ちびマリア--madonnina

 ミラノはmadonninaの眼下に見守られて在る。という話を先日聞きました。街のどまんなかにあるドゥオモ(大聖堂)の一番高い尖塔 --高さ108.5m-- の先っちょには、金色の Madonnina すなわち「小さいマリア」の像がついています。そしてミラノでは、50年ほど前までは、この塔よりも高い、正しく言えばこのマリア像より高い建物を建てることは禁じられていたとか。

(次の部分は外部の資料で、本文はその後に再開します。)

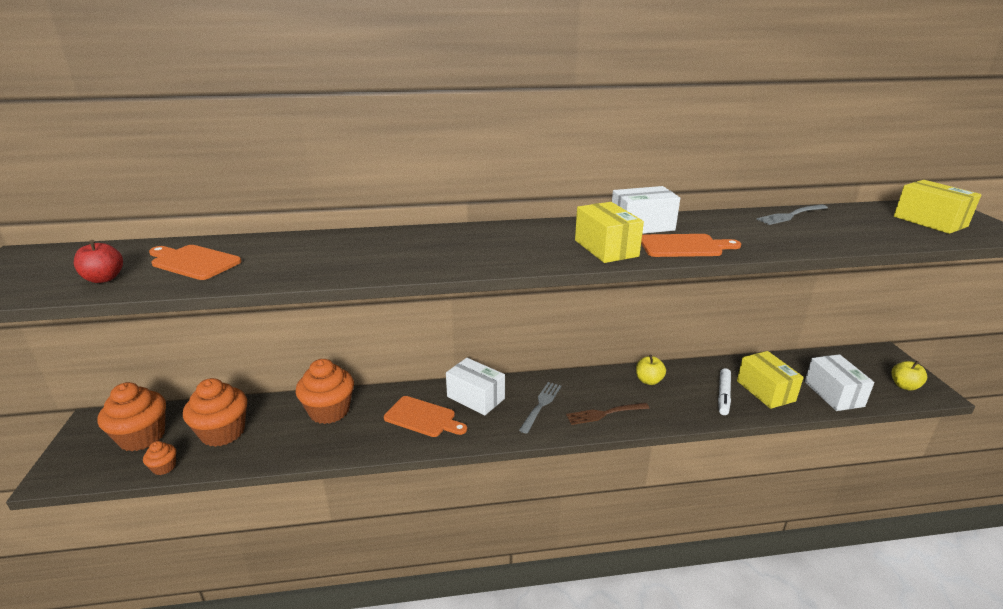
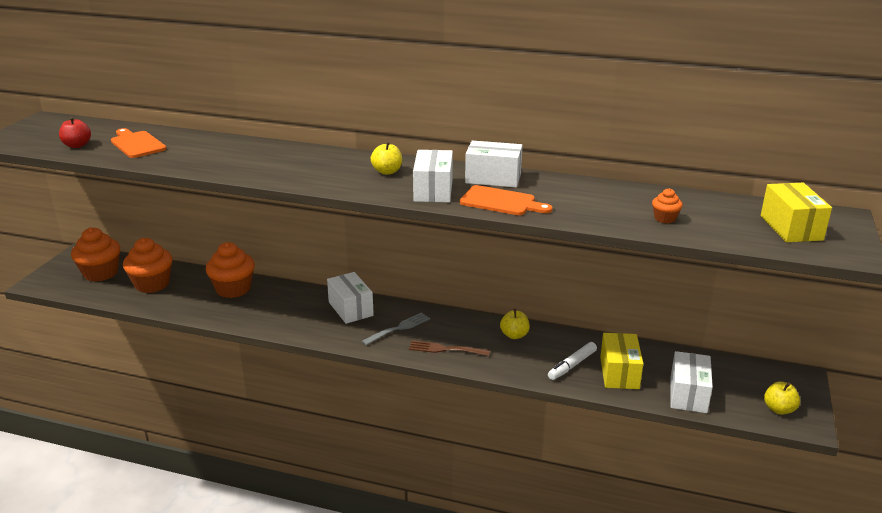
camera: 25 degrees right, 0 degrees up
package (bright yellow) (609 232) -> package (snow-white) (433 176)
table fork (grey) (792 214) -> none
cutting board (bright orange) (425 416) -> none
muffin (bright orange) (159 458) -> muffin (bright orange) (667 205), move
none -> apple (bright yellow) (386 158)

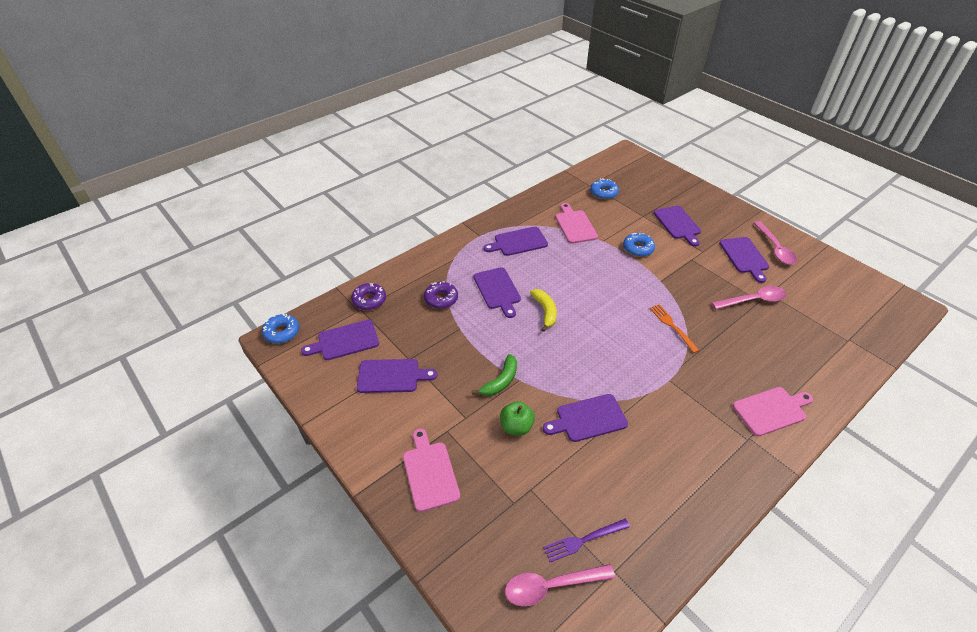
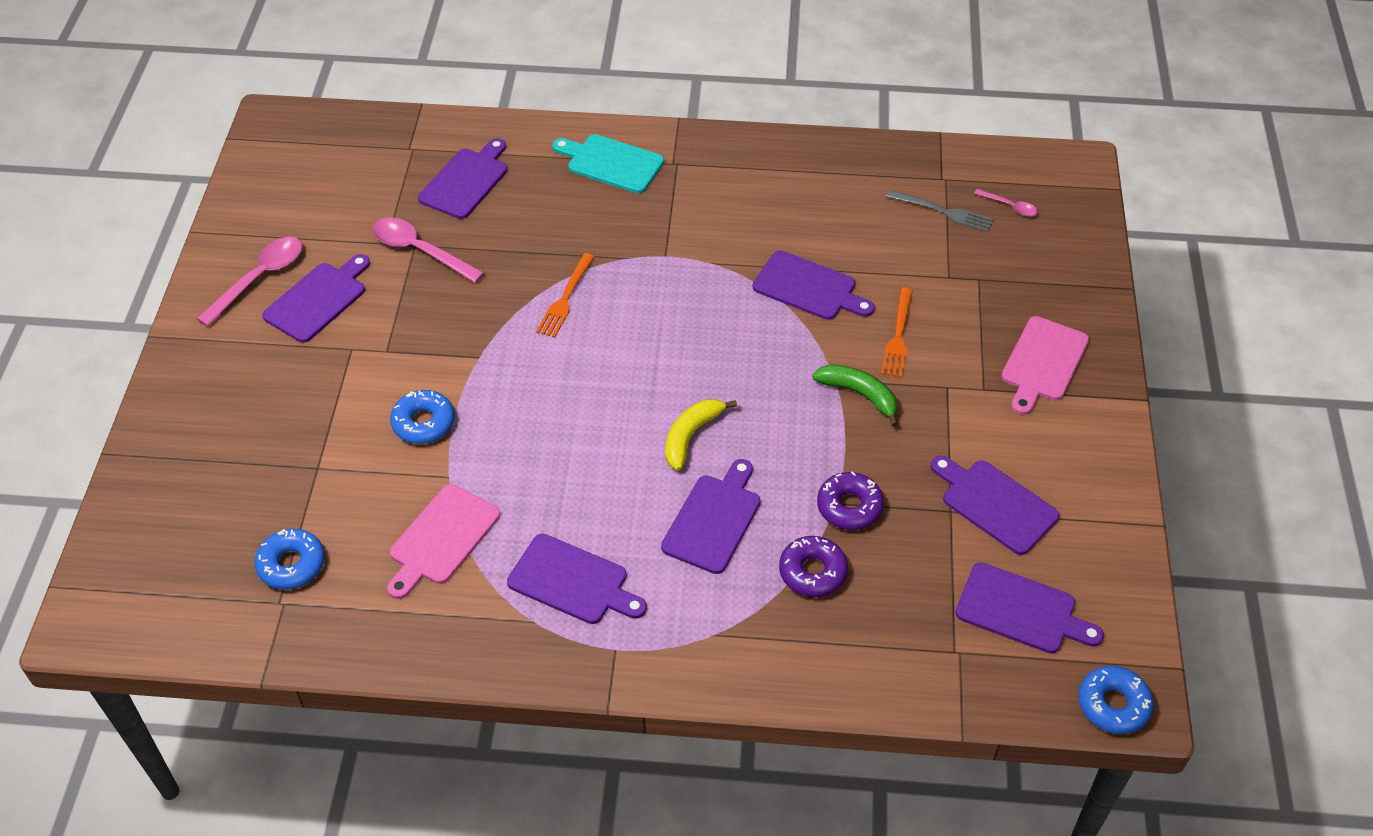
camera: 135 degrees left, 5 degrees up
cutting board (royal purple) (677 226) -> cutting board (royal purple) (463 178), move
glazed donut (royal purple) (368 296) -> glazed donut (royal purple) (850 500), move
banana (green) (494 375) -> banana (green) (855 396), 45 degrees clockwise
cutting board (pink) (773 411) -> cutting board (turquoise) (608 163)
apple (green) (517 418) -> table fork (bright orange) (897 332)
table fork (royal purple) (586 540) -> table fork (grey) (939 211)
tablespoon (pink) (560 585) -> tablespoon (pink) (1006 203), x0.52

 さて、月日は過ぎて、この街にも108.5m以上のビルヂングが建つことになりました。そこでヒトビトは何を考えたか・・・。完成したぴかぴかのビルヂングの上に「小さなマリア像」をのせたのですね。2002年に謎の小型セスナが激突した中央駅前のビル上にも、ちゃんと小さなマリアがのってるのだとか。そして今では --正確な数は誰も知らぬらしいが-- 少なくとも120ぐらいの小マリアが、この街を見下ろしているそーです。
 できたてほやほやのビルの、誰からも見えないところに、ちょこらんとマリアをのせる。のせて安心する。この自己満足ぶりと、この辻褄合わせ加減が、なんだかとてもかわいらしい。さて、磯崎新のデザイン画にも、ちゃんとこのマリアは描かれているのでしょっか。そう、昨日のお話の続きでした。